As is teaching, coaching, the art of musical accompaniment, chaplaincy, ministry ... Theology is not something rarefied but something close to real life, something close to ordinary life – life in the neighbourhood, or in the valley, we might say. All these movements from humanity to divinity and back again.

So much of what we do and say is motivated, most humanely, by a desire to help others to shine. It may be so at any moment. I think of this community which allows for expression of faith in tears, words, colours, stories, food, drink, friendship, frustration, forgiveness, silence, everyday kindness, presence.

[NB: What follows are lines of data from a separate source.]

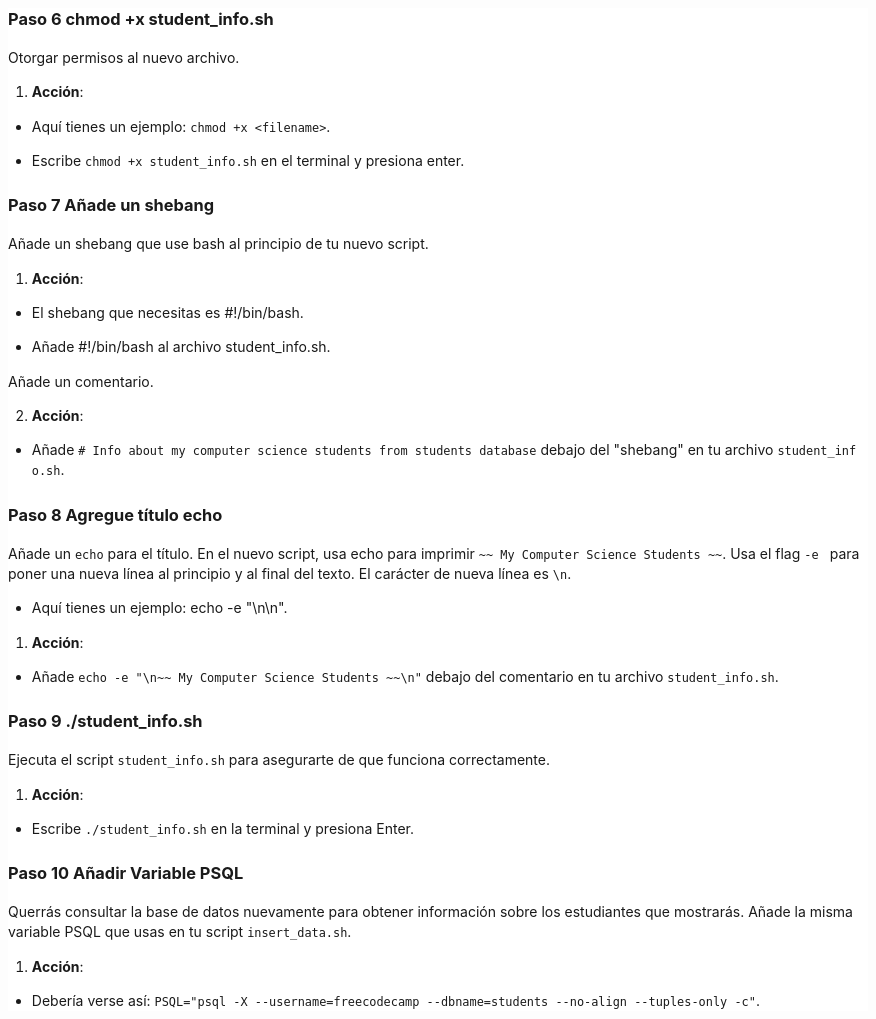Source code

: 
### Paso 6 chmod +x student_info.sh

Otorgar permisos al nuevo archivo.

1. **Acción**:

- Aquí tienes un ejemplo: `chmod +x <filename>`.

- Escribe `chmod +x student_info.sh` en el terminal y presiona enter.


### Paso 7 Añade un shebang 

Añade un shebang que use bash al principio de tu nuevo script.

1. **Acción**:

- El shebang que necesitas es #!/bin/bash.

- Añade #!/bin/bash al archivo student_info.sh.

Añade un comentario.

2. **Acción**:

- Añade `# Info about my computer science students from students database` debajo del "shebang" en tu archivo `student_info.sh`.


### Paso 8 Agregue título echo

Añade un `echo` para el título. En el nuevo script, usa echo para imprimir `~~ My Computer Science Students ~~`. Usa el flag `-e ` para poner una nueva línea al principio y al final del texto.
El carácter de nueva línea es `\n`.

- Aquí tienes un ejemplo: echo -e "\n<texto>\n".

1. **Acción**:

- Añade `echo -e "\n~~ My Computer Science Students ~~\n"` debajo del comentario en tu archivo `student_info.sh`.


### Paso 9 ./student_info.sh

Ejecuta el script `student_info.sh` para asegurarte de que funciona correctamente.

1. **Acción**:

- Escribe `./student_info.sh` en la terminal y presiona Enter.


### Paso 10 Añadir Variable PSQL

Querrás consultar la base de datos nuevamente para obtener información sobre los estudiantes que mostrarás. Añade la misma variable PSQL que usas en tu script `insert_data.sh`. 

1. **Acción**:
   
- Debería verse así: `PSQL="psql -X --username=freecodecamp --dbname=students --no-align --tuples-only -c"`.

We can talk about the glory of God in the tradition – in the Scriptures, in the structures and liturgies and doctrines of the churches. That’s important talk, valid and faithful. And yet our talk about the glory of God ought to resonate with what Irenaeus calls the human person fully alive. The body of Christ as we make our way in the world – loving and failing, helping and healing, dying and rising to new qualities of life. You and me, alive to the world, to Creation, alive to the needs and gifts of one another, alive to our own peculiar needs and gifts ...

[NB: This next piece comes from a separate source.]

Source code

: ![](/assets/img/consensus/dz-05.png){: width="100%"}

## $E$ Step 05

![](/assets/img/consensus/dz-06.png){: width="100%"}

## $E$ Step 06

Lamenting – the witness of protestors with candles shining, mourning, longing for justice. "The glory of God is the human person fully alive."

Affirming – the witness of persons in transition, from childhood to adulthood, from awkward to elegant, from ashamed to unabashed, the happy glow of an expectant or proud parent. "The glory of God is the human person fully alive."

That’s why Mardi Gras is a theological, as well as a political, social and personal, event. It’s wonderful that the churches celebrate the Transfiguration during the Mardi Gras festival because sex and gender diverse people, like all people, are called to live full and blessed lives (and if they choose, married lives).

Mardi Gras is the LGBTQI community’s opportunity to shine. Can we not see today the eccentric/queer Christ whose proud sense of self and Spirit eludes those who would contain, categorise, control – three awful words that all-too accurately describe a conventional, that is, lazy, institutional religiousness? In response, and in keeping with our theme, Chretien offers this eccentric word: "Nothing suffices for the soul but that which exceeds its capacity."

On seeing the light/true being/divinity of Christ, we are more than a little dazzled/overwhelmed, then commanded to listen, to heed the eccentric Word: to look again for a shining, sometimes dim, sometimes bright, aglow in all people. "The glory of God is the human person fully alive."

When have you witnessed a person "fully alive"? ... Amen.